Exercise text:

****

As described above, regarding the valve seat member and the valve body constituting the opening/closing valve in the normally-closed gas fuel injector, the seat surface of the valve seat member is formed at the distal end portion of the peripheral wall protruding annularly, and the sealing surface of the valve body is formed in a tapered shape, an arch shape, or a spherical shape with the center axis of the valve shaft as the center line. Therefore, even in a case where the valve body tilts due to oscillation of the valve shaft at the time of valve closing, it is possible to correct the tilt of the valve body and perform alignment with the valve closing operation because of the shapes of the seat surface and the sealing surface, to avoid generation of a gap between the seat surface and the sealing surface, and to prevent fuel leakage while the valve is closed.

In the present disclosure, the seat surface is formed at the distal end portion of the peripheral wall protruding annularly at the predetermined height along the outer periphery of the opening of the valve hole, and an outer edge side and an inner edge side of the distal end portion may be chamfered so that a longitudinal cross-section of the seat surface has a semicircular shape. With this configuration, when alignment is performed with the inclined sealing surface of the valve body in contact with the seat surface during the valve closing operation, alignment operation is carried out while the inclined sealing surface smoothly slides on the seat surface having chamfered corners, and moreover the combination of the curved surfaces makes it easier to ensure close contact between the seat surface and the sealing surface on a constant basis.

In the present disclosure, the opening/closing valve may be an outwardly-opening type, and the valve body may be disposed to protrude outside the valve hole and may be shaped such that a side with the sealing surface protrudes in a direction toward the proximal end side of the valve shaft. With this configuration, even in a case where an in-cylinder pressure excessively increases, a biasing force in a valve closing direction due to the high in-cylinder pressure in combination with the inclined surface of the sealing surface of the valve body results in a further increase in a degree of the close contact with the seat surface because of the outwardly-opening structure of the opening/closing valve, and thus fuel leakage can be easily further prevented.

According to the present disclosure, it is possible to enhance alignability and sealing properties of a valve body to effectively prevent fuel leakage while a valve is closed.

BRIEF DESCRIPTION OF DRAWINGS

FIG. 1 is a longitudinal cross-sectional view illustrating a first embodiment of a gas fuel injector according to the present disclosure;

FIG. 2 is an enlarged longitudinal cross-sectional view of an opening/closing valve portion in the embodiment illustrated in FIG. 1;

FIG. 3 is an enlarged perspective partial cross-sectional view of the opening/closing valve portion in the embodiment illustrated in FIG. 1;

FIG. 4 is a longitudinal cross-sectional view illustrating a second embodiment of a gas fuel injector according to the present disclosure; and

FIG. 5 is a longitudinal cross-sectional view illustrating a third embodiment of a gas fuel injector according to the present disclosure.

****

Exercise set:
1 – What shapes can the sealing surface of the valve body take, according to the fuel injector text?
2 – Pick out every line in the rows that contains the string "mento".

****

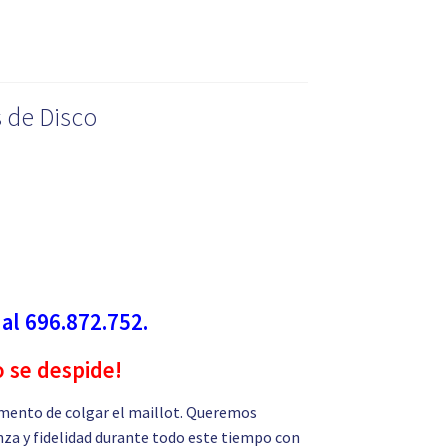
 de Disco
 al 696.872.752.
o se despide!
mento de colgar el maillot. Queremos
nza y fidelidad durante todo este tiempo con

****

Responses in order:
1 – A tapered shape, an arch shape, or a spherical shape, with the center axis of the valve shaft as the center line.

2 –
mento de colgar el maillot. Queremos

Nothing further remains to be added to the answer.